Cina, cresce export e occhio ai tassi

Buone notizie da Pechino. Il nuovo colosso asiatico non ferma la sua corsa della produzione industriale, in particolare di quella manifatturiera. L’indice relativo alla manifattura segna a marzo 52,5 punti, in espansione dai 51,7 punti di febbraio. In crescita anche il settore industriale complessivo, che passa a 55,1 punti, ai massimi da due mesi.

Ma ciò che meglio soddisfa il governo cinese è che sembra allentarsi la morsa dell’inflazione, in riferimento ai costi. Questo potrebbe indicare una reazione appropriata dell’economia cinese alle misure di politica monetaria restrittiva intraprese dalla banca centrale e dal governo di Pechino.

A trainare la produzione ancora una volta sono le esportazioni, le quali crescono a un ritmo più veloce dei consumi interni.

Il governo cinese ha dichiarato, infine, che i tassi attuali sembrano essere appropriati, rispetto all’obiettivo di contenere l’inflazione annua del 2011 al 4%. Sarebbe, comunque, un rialzo dal 3,2% del 2010.

I tassi, quindi, verrebbero mantenuti positivi, in termini reali, cioè, superiori all’inflazione.

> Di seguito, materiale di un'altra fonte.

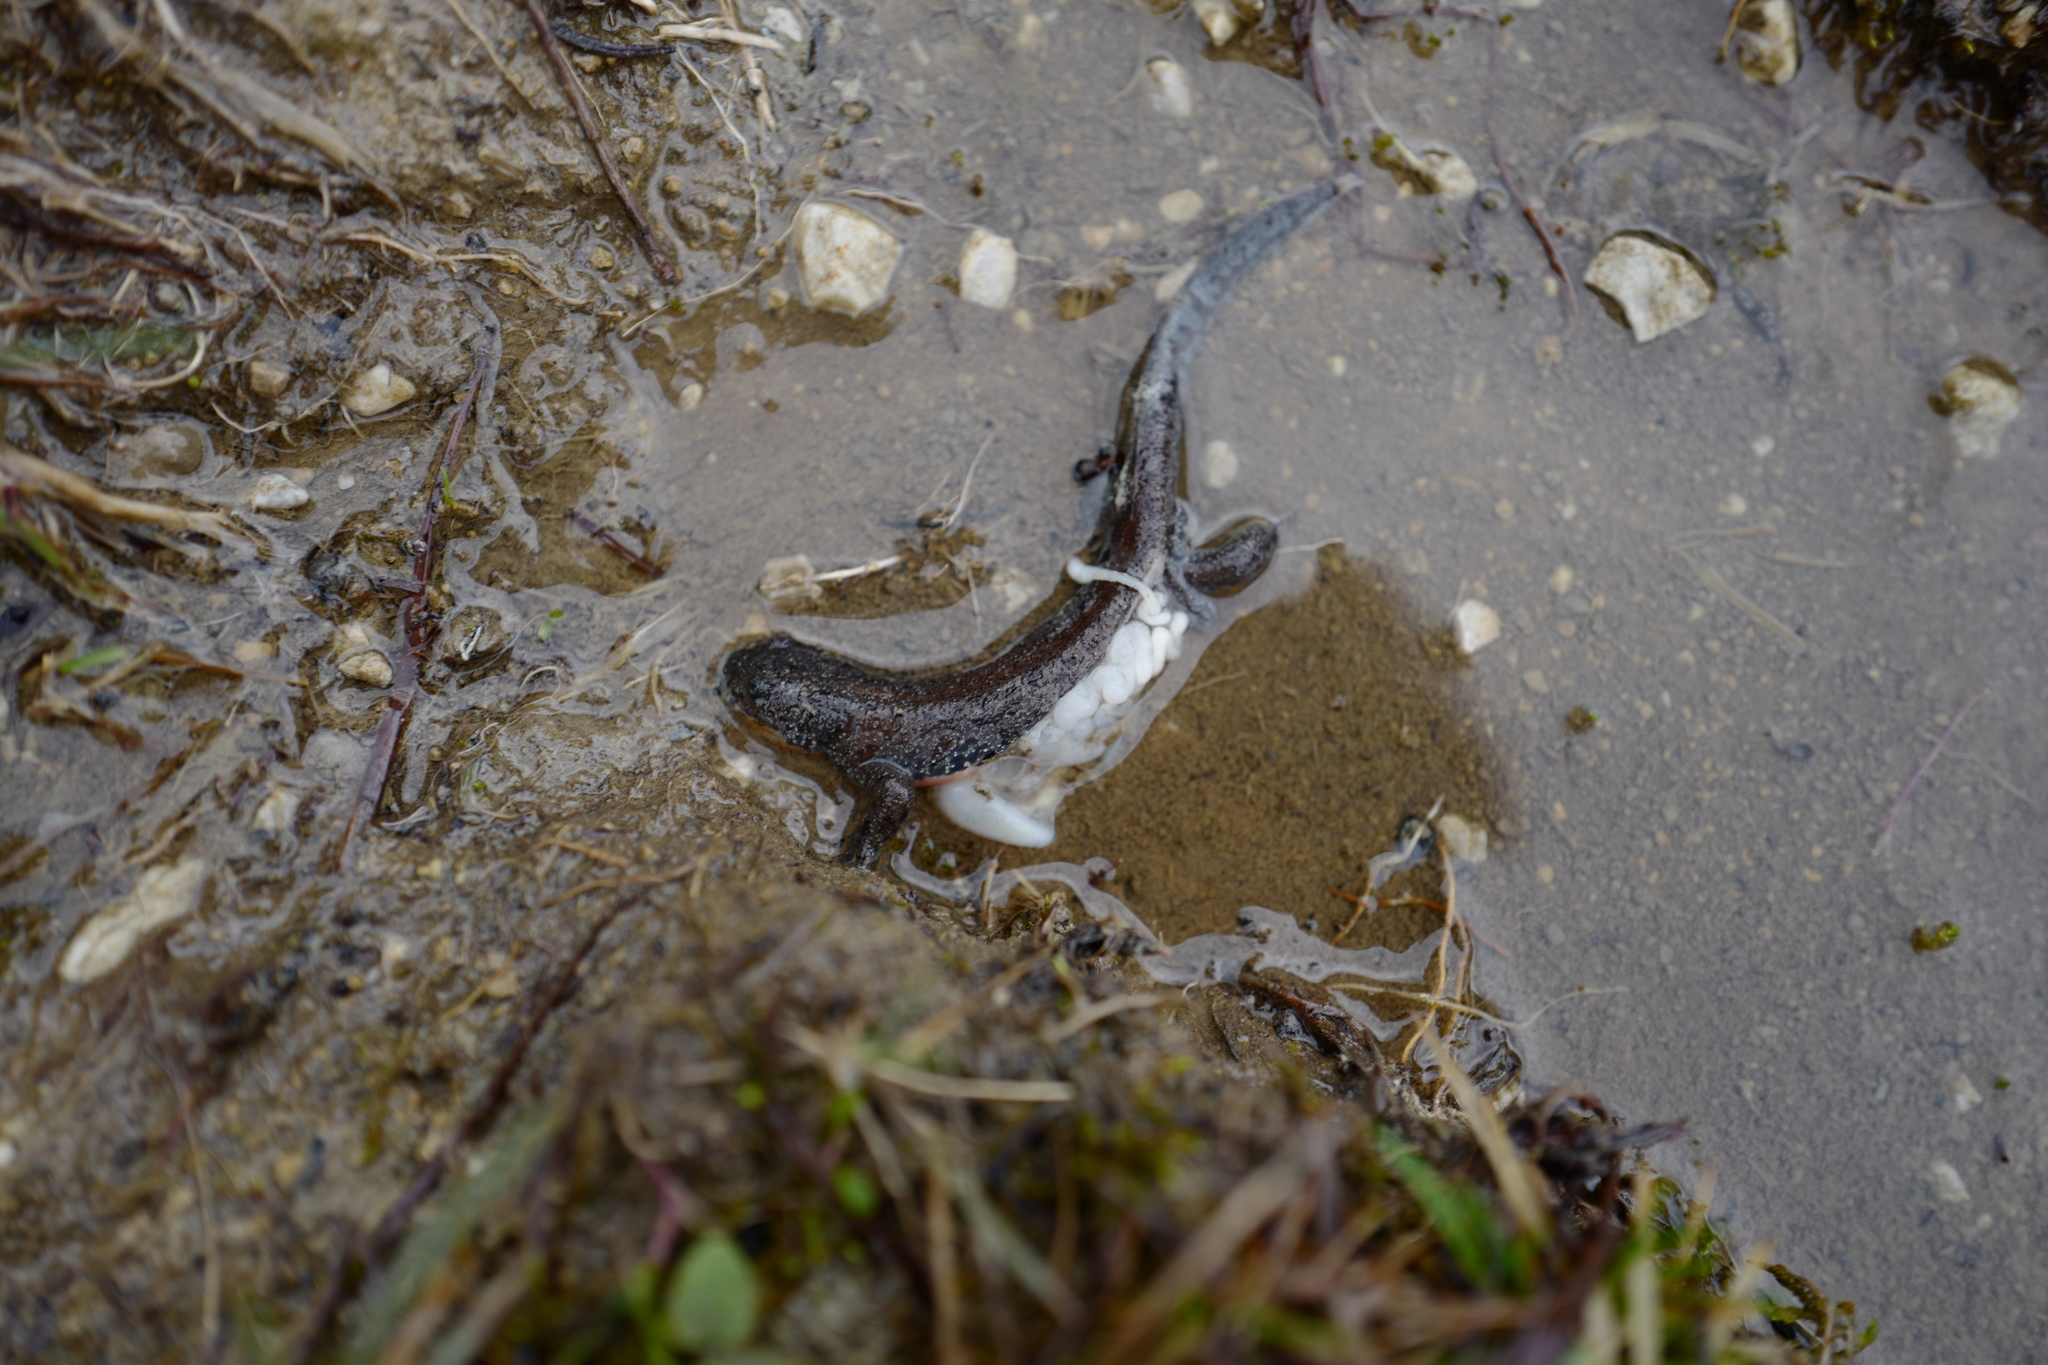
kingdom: Animalia
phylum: Chordata
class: Amphibia
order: Caudata
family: Salamandridae
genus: Ichthyosaura
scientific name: Ichthyosaura alpestris
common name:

D’altronde, come dicono da Pechino, in una situazione quale quella cinese, bisogna intervenire con prudenza sulla politica dei tassi, perchè un loro incremento determina un aumento dei capitali in entrata, quindi, flussi maggiori di denaro, che spingono verso un aumento dei prezzi.

La contraddizione deriva dal fatto che l’economia cinese è “export-oriented”, con un tasso di cambio fisso, che non reagisce alle dinamiche dell’interscambio di merci e capitali con l’estero. Solo un progressivo apprezzamento della valuta, come fortemente richiesto dagli USA, potrebbe determinare un riequilibrio dei flussi e una liquidità appropriata, tale da garantire la stabilità dei prezzi.